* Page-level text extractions
++++++++++

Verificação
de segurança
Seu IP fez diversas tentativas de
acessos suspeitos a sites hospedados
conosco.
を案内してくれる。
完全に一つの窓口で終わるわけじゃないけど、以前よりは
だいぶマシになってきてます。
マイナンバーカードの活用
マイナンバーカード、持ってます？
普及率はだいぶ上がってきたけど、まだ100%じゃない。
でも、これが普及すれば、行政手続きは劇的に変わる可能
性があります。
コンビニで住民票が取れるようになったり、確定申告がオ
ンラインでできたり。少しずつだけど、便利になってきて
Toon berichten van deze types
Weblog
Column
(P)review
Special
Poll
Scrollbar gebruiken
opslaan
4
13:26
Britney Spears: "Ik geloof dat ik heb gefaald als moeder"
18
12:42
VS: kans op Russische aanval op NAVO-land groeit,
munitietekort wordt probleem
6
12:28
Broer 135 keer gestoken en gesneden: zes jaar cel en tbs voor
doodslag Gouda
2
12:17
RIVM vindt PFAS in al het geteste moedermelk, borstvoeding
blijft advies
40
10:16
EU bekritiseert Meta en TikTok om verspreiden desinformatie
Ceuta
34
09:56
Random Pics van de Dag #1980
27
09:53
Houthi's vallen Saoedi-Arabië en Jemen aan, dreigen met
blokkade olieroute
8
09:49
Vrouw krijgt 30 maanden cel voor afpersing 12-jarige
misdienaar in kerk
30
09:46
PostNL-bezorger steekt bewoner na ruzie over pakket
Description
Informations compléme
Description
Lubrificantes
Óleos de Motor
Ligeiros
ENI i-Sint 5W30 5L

++++++++++

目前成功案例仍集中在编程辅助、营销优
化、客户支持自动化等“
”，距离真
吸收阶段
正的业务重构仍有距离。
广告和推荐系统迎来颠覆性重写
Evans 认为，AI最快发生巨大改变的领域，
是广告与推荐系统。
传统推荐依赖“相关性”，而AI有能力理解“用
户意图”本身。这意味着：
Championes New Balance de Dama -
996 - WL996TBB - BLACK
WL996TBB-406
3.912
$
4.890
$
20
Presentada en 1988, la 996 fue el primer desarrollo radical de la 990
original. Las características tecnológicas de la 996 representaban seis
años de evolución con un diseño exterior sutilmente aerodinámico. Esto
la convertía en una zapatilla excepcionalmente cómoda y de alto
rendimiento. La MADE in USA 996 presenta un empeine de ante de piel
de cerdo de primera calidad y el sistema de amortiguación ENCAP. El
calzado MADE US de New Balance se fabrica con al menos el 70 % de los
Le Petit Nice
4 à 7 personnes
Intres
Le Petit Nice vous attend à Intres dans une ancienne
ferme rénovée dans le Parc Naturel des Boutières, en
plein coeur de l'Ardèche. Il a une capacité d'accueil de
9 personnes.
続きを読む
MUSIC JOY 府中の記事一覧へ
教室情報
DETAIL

++++++++++

* REQUIREMENT
Once you reach the line with "だいぶマシになってきてます。" in the data above, copy it and every line after it exactly, up to and including the line with "ENI i-Sint 5W30 5L".

* TASK SOLUTION
だいぶマシになってきてます。
マイナンバーカードの活用
マイナンバーカード、持ってます？
普及率はだいぶ上がってきたけど、まだ100%じゃない。
でも、これが普及すれば、行政手続きは劇的に変わる可能
性があります。
コンビニで住民票が取れるようになったり、確定申告がオ
ンラインでできたり。少しずつだけど、便利になってきて
Toon berichten van deze types
Weblog
Column
(P)review
Special
Poll
Scrollbar gebruiken
opslaan
4
13:26
Britney Spears: "Ik geloof dat ik heb gefaald als moeder"
18
12:42
VS: kans op Russische aanval op NAVO-land groeit,
munitietekort wordt probleem
6
12:28
Broer 135 keer gestoken en gesneden: zes jaar cel en tbs voor
doodslag Gouda
2
12:17
RIVM vindt PFAS in al het geteste moedermelk, borstvoeding
blijft advies
40
10:16
EU bekritiseert Meta en TikTok om verspreiden desinformatie
Ceuta
34
09:56
Random Pics van de Dag #1980
27
09:53
Houthi's vallen Saoedi-Arabië en Jemen aan, dreigen met
blokkade olieroute
8
09:49
Vrouw krijgt 30 maanden cel voor afpersing 12-jarige
misdienaar in kerk
30
09:46
PostNL-bezorger steekt bewoner na ruzie over pakket
Description
Informations compléme
Description
Lubrificantes
Óleos de Motor
Ligeiros
ENI i-Sint 5W30 5L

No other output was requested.